Could you copy the text of every entry below word for word, leaving out the pictures?
*** Data provided ***
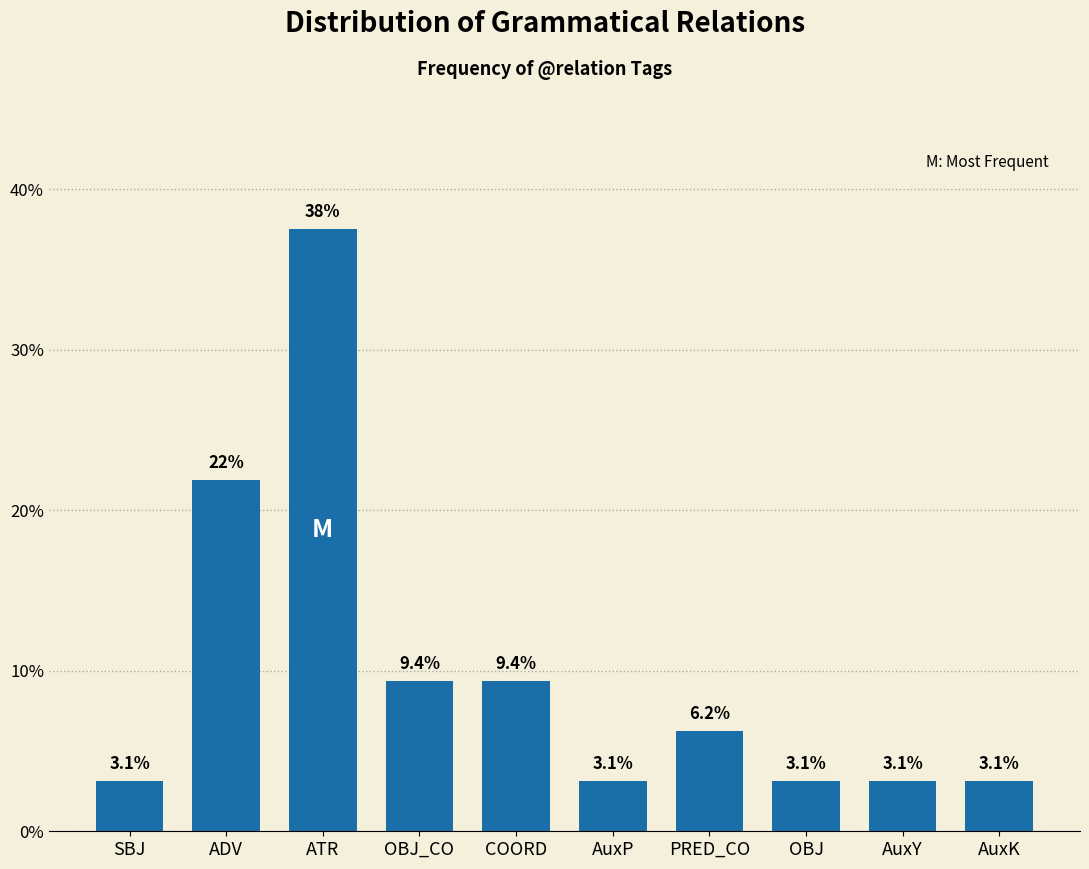

What is the label of the 1st bar from the left?

SBJ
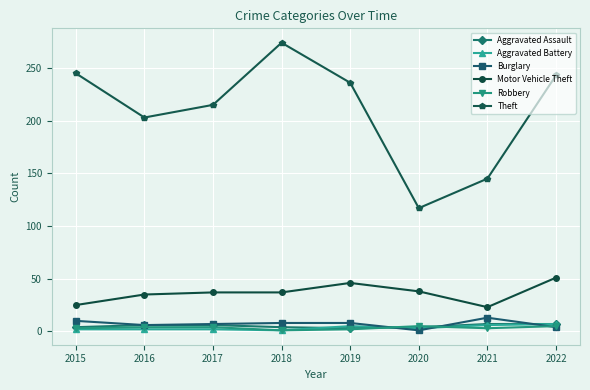

What is the approximate value of Aggravated Assault at 2021?

7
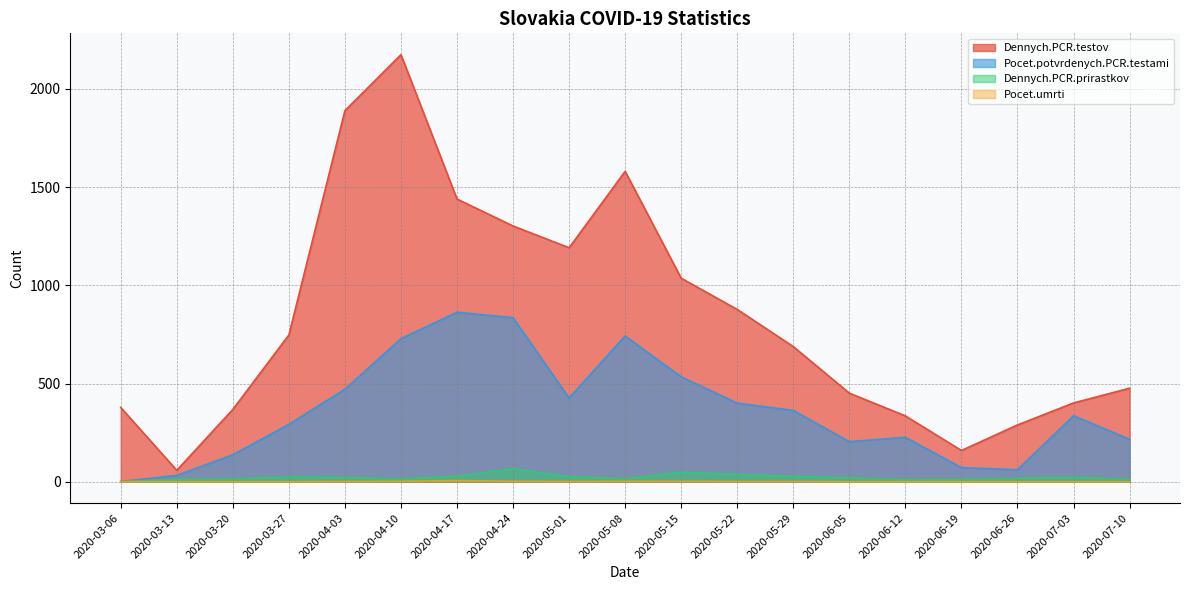

The Dennych.PCR.testov series shows 894 at 2020-04-17. True or false?

False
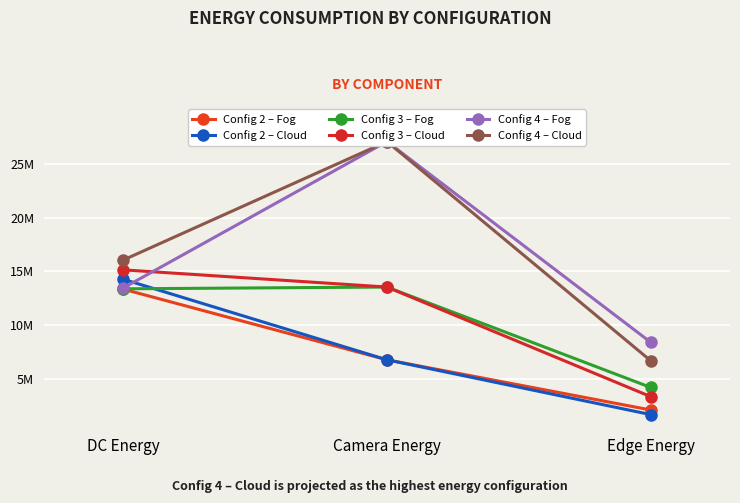

Which series has the largest range (max minus min)?

Config 4 – Cloud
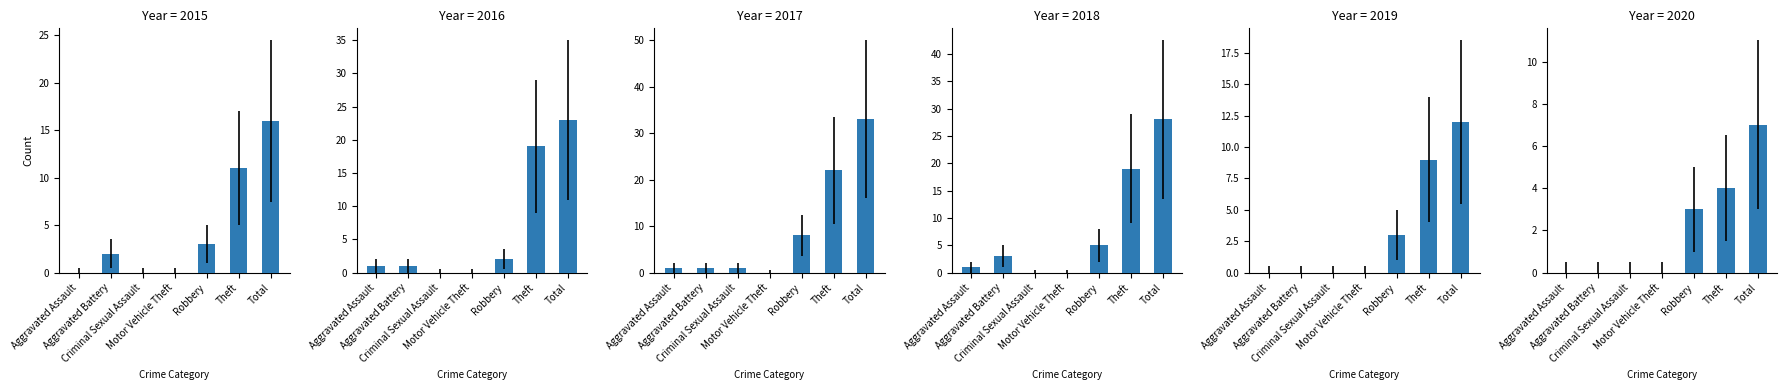

What are all the series names shown in the legend?

2015, 2016, 2017, 2018, 2019, 2020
*** End of Data provided ***
**Exercise solution**
What is the label of the 1st bar from the left?

SBJ

What is the approximate value of Aggravated Assault at 2021?

7

The Dennych.PCR.testov series shows 894 at 2020-04-17. True or false?

False

Which series has the largest range (max minus min)?

Config 4 – Cloud

What are all the series names shown in the legend?

2015, 2016, 2017, 2018, 2019, 2020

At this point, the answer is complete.